LungCellAtlas / HLCA

MIT License
48 stars 5 forks source link

Condition column in the meta.data #3

Closed pallavisurana1 closed 1 year ago

pallavisurana1 commented 1 year ago

Hi , I am a little unclear as to what 'nan' means in the Condition column of meta.data in the integrated HLCA dataset. Cells set to "nan" come from donors without lung condition. Does this mean they are not healthy or healthy?

If I want only the healthy cells I could ignore the "nan" or unknowns right?

LisaSikkema commented 1 year ago

Hi @PallaviSurana1,

Are you looking at the HLCA core or the extended HLCA? This is a column we forgot to clean up but that will be corrected in the updated/cleaned up HLCA which should be online soon!

pallavisurana1 commented 1 year ago

Hi @LisaSikkema

I am looking at the extended HLCA. So should I consider only healthy if I want healthy lung tissues and remove "nan" right?

LisaSikkema commented 1 year ago

To be sure, yes. I think they might all be healthy but not sure.

LisaSikkema commented 1 year ago

If you tell me which datasets they come from I can tell you if they're healthy or not :)

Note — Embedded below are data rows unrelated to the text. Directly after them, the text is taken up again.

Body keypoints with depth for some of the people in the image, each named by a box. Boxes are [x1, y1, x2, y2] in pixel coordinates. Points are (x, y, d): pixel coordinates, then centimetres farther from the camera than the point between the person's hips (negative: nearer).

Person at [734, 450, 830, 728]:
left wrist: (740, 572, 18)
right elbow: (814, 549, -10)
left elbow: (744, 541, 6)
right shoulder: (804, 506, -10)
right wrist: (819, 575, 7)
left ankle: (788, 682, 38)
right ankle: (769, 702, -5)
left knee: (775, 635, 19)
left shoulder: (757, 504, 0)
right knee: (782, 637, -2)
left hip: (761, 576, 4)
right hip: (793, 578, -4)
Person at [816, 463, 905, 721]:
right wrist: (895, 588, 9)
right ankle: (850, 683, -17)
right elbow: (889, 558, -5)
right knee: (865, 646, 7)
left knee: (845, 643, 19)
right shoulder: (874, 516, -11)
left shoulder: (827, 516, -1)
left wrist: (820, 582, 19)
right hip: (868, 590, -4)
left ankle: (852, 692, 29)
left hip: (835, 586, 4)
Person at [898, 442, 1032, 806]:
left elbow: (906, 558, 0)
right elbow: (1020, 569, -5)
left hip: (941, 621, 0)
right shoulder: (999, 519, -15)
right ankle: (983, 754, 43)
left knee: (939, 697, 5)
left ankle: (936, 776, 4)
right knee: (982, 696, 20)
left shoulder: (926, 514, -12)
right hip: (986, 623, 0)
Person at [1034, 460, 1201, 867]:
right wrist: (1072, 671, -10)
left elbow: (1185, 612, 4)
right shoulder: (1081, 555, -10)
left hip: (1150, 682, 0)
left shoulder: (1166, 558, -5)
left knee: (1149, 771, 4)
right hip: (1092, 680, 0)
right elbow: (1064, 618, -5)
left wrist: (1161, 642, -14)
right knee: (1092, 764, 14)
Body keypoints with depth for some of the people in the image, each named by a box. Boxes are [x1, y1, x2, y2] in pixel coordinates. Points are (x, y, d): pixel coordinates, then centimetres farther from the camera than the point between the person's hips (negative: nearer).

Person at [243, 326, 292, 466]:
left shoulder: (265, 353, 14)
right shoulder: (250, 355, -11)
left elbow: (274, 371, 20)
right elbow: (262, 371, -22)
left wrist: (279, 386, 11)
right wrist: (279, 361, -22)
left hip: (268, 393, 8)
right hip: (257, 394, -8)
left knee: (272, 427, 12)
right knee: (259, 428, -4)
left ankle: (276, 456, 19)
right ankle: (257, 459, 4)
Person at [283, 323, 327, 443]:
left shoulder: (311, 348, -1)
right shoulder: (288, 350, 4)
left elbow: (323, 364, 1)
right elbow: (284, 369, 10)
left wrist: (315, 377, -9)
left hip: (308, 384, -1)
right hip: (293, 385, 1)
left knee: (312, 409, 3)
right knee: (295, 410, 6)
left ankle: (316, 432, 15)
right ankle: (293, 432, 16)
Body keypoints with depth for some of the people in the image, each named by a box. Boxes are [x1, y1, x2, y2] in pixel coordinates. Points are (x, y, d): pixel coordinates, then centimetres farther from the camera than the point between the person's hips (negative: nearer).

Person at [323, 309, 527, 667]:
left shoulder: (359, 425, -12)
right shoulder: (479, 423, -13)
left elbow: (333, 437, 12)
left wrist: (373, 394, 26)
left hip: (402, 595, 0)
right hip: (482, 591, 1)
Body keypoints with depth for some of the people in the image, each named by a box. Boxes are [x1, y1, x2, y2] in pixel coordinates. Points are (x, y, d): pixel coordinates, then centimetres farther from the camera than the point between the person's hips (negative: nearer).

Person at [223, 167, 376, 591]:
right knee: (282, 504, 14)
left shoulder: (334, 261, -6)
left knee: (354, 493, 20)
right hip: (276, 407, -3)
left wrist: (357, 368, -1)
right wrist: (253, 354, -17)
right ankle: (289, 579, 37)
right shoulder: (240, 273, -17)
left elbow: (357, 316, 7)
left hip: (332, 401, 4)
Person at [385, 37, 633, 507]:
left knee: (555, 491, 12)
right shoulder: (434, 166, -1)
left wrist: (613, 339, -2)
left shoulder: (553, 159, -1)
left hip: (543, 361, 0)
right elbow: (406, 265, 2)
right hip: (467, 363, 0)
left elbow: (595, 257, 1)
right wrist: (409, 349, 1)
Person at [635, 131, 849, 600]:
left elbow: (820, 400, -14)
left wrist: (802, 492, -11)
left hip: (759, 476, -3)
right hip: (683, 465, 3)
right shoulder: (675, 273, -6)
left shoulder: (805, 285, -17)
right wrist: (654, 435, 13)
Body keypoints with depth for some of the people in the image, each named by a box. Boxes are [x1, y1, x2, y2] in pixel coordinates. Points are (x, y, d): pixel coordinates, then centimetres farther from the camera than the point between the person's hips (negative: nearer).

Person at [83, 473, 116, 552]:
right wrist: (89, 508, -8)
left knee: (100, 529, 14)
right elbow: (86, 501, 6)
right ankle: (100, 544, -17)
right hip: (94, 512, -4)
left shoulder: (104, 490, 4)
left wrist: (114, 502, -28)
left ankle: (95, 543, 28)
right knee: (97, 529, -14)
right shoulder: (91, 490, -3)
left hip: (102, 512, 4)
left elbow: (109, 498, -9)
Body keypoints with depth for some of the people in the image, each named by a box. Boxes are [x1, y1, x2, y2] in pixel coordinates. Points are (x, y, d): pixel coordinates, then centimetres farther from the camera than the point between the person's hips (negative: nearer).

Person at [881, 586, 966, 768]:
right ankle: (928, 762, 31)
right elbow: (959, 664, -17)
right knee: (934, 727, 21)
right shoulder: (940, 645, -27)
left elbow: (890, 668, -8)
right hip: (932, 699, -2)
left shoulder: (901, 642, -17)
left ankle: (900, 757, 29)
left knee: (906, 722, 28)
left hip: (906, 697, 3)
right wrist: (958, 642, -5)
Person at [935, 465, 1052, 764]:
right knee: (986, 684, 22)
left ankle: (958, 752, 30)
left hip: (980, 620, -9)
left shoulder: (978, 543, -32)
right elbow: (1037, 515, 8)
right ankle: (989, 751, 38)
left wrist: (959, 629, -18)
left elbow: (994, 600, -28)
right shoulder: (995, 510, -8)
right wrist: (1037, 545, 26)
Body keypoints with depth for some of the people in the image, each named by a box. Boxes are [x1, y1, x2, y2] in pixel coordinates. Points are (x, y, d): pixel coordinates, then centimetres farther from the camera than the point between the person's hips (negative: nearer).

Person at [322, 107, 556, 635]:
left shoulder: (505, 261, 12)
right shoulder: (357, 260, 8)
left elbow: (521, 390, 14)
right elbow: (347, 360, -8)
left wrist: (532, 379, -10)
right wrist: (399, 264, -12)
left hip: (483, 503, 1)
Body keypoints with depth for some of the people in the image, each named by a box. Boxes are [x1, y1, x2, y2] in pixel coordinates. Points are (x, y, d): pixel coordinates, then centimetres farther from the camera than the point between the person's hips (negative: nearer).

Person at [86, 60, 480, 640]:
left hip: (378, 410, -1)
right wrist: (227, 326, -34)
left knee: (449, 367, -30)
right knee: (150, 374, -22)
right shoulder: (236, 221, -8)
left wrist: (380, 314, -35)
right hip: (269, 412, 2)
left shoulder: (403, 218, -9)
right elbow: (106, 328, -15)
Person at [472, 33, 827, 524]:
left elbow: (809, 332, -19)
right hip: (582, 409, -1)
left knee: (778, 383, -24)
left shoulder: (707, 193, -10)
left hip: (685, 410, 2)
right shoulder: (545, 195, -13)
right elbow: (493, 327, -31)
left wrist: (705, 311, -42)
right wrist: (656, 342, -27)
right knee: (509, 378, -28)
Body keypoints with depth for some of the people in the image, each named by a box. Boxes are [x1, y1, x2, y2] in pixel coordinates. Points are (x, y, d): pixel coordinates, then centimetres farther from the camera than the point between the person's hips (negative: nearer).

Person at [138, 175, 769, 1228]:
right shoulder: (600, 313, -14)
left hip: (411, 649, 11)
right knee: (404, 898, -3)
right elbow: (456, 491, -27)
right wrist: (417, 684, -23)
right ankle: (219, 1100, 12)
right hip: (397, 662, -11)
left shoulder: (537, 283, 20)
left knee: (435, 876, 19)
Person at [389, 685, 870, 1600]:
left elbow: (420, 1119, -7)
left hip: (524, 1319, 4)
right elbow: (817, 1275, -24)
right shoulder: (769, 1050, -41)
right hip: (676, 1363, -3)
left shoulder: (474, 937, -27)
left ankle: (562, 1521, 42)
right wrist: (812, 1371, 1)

pallavisurana1 commented 1 year ago

This is for the condition = "nan" I am interested in

study Number of cells
Banovich_Kropski_2020 96516
Barbry_Leroy_2020 23988
Jain_Misharin_2021 0
Krasnow_2020 0
Lafyatis_Rojas_2019 10708
Meyer_2019 21602
Misharin_2021 27414
Misharin_Budinger_2018 26912
Nawijn_2021 0
Seibold_2020 28364
Teichmann_Meyer_2019 11667
LisaSikkema commented 1 year ago

So in Supplementary Table 1 from the bioRxiv you can see which datasets contained which kind of lung conditions https://www.biorxiv.org/content/10.1101/2022.03.10.483747v1.supplementary-material

Banovich_Kropski and Misharin_Budinger contain both healthy and disease (the disease samples might be correctly annotated, you can check). The others are healthy (in the case of Krasnow from tumor-adjacent "healthy" tissue)

pallavisurana1 commented 1 year ago

Thanks. I will remove those studies and analyze them.